Zu lösende Aufgabe. Gib aus dem Bericht über Habecks Besuch bei den Milchbauern in Ostholstein den Abschnitt zwischen „Wangels. Während eine“ und „oder zum Gülleausbringen.“ wörtlich wieder, beide Stellen eingeschlossen.

----- Zu lesender Text -----

Landwirtschaftsminister Habeck besuchte zwei Höfe in Ostholstein. Der grüne Politiker hörte den Milchbauern vor allem zu. Diese sorgen sich um ihre Zukunft – 2015 öffnet die EU den Markt.

Wangels. Während eine Kuh ihr mächtiges Hinterteil hebt und sich mit einem großen Strahl deutlich hörbar erleichtert, liest Milchbauer Dirk Huhne (42) in seinem Stall Landwirtschaftsminister Robert Habeck (Grüne) agrarpolitisch die Leviten. Auf das angebotene Mikrofon samt Lautsprecherbox verzichtet der studierte Landwirt dabei, „viele sagen, ich bin sowieso zu laut“. Und so kritisiert Huhne, der zuletzt „fast grün gewählt hätte“, zu geringe Erlöse, den Trend zu immer größeren Betrieben und seiner Meinung nach irrsinnige Auflagen zur Betriebsführung oder zum Gülleausbringen.

Der Bund Deutscher Milchviehalter (BDM) hat eingeladen zur traditionellen Milchviehbereisung – diesmal auf zwei Vorzeigebetriebe im Kreis Ostholstein. Die hügelige Region ist am Mittwoch bei strahlendem Sonnenschein noch in Schneeweiß getaucht, an kleinen Straßen türmen sich beiseite geräumte Schneemassen, auf Huhnes Hof mit Sicht zum Bungsberg hält sich noch Glatteis – symbolträchtig für die Risiken der Milchbauern, die einer ungewissen Zukunft entgegensehen.

Im Jahr 2015 wird die Milchquotenregelung in der Europäischen Union fallen. Habeck erwartet eine Ausweitung der Milchproduktion und noch größere Schwankungen beim Milchpreis. Die Milchbauern auch im Norden werden sich der Konkurrenz des Weltmarktes stellen müssen, aus Ländern, in denen der Tier-, Umwelt- und Naturschutz erheblich lascher gehandhabt wird als in Deutschland. Der BDM fürchtet einen Preiskampf zu ungleichen Bedingungen und hofft zugleich auf neue internationale Absatzmärkte.

----- Gegebenes Material -----

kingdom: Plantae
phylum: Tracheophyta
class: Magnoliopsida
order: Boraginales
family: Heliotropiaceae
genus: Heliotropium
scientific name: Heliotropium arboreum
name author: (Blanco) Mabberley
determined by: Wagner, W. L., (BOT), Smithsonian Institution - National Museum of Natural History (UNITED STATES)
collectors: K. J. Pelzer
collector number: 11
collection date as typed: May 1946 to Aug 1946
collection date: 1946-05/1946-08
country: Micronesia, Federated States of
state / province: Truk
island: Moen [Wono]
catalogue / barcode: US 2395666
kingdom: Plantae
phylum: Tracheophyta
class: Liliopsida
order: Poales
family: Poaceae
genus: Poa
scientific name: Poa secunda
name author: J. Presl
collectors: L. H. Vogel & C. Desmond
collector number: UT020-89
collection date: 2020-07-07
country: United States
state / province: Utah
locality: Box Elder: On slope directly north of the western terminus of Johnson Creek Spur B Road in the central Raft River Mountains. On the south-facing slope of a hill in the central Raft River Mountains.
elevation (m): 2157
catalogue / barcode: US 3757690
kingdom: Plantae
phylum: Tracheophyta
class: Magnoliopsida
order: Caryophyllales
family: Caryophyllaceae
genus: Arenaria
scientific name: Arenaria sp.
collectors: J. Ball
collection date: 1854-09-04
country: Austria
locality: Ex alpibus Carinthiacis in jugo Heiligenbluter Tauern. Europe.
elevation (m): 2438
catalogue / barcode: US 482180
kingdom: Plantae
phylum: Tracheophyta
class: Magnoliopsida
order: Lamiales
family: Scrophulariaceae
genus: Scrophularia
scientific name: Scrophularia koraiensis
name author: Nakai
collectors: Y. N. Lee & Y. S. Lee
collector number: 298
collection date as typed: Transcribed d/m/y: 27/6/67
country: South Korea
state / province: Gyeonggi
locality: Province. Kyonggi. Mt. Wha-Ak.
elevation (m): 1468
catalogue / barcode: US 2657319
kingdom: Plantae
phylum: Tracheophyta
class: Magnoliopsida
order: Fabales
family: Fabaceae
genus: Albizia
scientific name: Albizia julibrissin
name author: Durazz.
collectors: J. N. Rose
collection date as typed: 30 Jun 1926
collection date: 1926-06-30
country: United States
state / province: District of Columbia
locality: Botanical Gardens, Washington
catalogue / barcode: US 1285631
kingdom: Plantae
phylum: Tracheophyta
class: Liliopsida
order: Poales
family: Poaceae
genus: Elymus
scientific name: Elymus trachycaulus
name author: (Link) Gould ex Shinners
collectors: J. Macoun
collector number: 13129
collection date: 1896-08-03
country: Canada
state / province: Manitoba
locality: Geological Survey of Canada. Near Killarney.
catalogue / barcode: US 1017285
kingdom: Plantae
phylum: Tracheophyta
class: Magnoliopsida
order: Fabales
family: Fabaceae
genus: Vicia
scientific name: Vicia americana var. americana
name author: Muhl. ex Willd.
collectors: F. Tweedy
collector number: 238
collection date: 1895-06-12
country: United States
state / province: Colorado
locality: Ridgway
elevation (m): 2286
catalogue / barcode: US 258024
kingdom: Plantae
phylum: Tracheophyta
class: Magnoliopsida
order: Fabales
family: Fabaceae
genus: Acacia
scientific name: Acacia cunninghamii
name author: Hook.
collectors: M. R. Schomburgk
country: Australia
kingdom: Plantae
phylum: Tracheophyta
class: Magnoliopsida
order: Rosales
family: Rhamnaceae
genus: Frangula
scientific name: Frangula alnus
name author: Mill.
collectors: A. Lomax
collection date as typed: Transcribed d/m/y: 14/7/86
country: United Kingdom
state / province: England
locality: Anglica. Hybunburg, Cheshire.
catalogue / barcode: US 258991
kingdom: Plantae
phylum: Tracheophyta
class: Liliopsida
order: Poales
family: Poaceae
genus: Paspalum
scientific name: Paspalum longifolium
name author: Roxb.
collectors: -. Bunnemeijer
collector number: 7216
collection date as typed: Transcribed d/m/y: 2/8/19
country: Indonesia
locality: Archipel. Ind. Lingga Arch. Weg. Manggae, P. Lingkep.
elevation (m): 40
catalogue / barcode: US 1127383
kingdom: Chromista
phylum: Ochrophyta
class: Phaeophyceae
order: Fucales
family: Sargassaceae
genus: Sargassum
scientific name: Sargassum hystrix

-----

Vollständige Antwort.
Wangels. Während eine Kuh ihr mächtiges Hinterteil hebt und sich mit einem großen Strahl deutlich hörbar erleichtert, liest Milchbauer Dirk Huhne (42) in seinem Stall Landwirtschaftsminister Robert Habeck (Grüne) agrarpolitisch die Leviten. Auf das angebotene Mikrofon samt Lautsprecherbox verzichtet der studierte Landwirt dabei, „viele sagen, ich bin sowieso zu laut“. Und so kritisiert Huhne, der zuletzt „fast grün gewählt hätte“, zu geringe Erlöse, den Trend zu immer größeren Betrieben und seiner Meinung nach irrsinnige Auflagen zur Betriebsführung oder zum Gülleausbringen.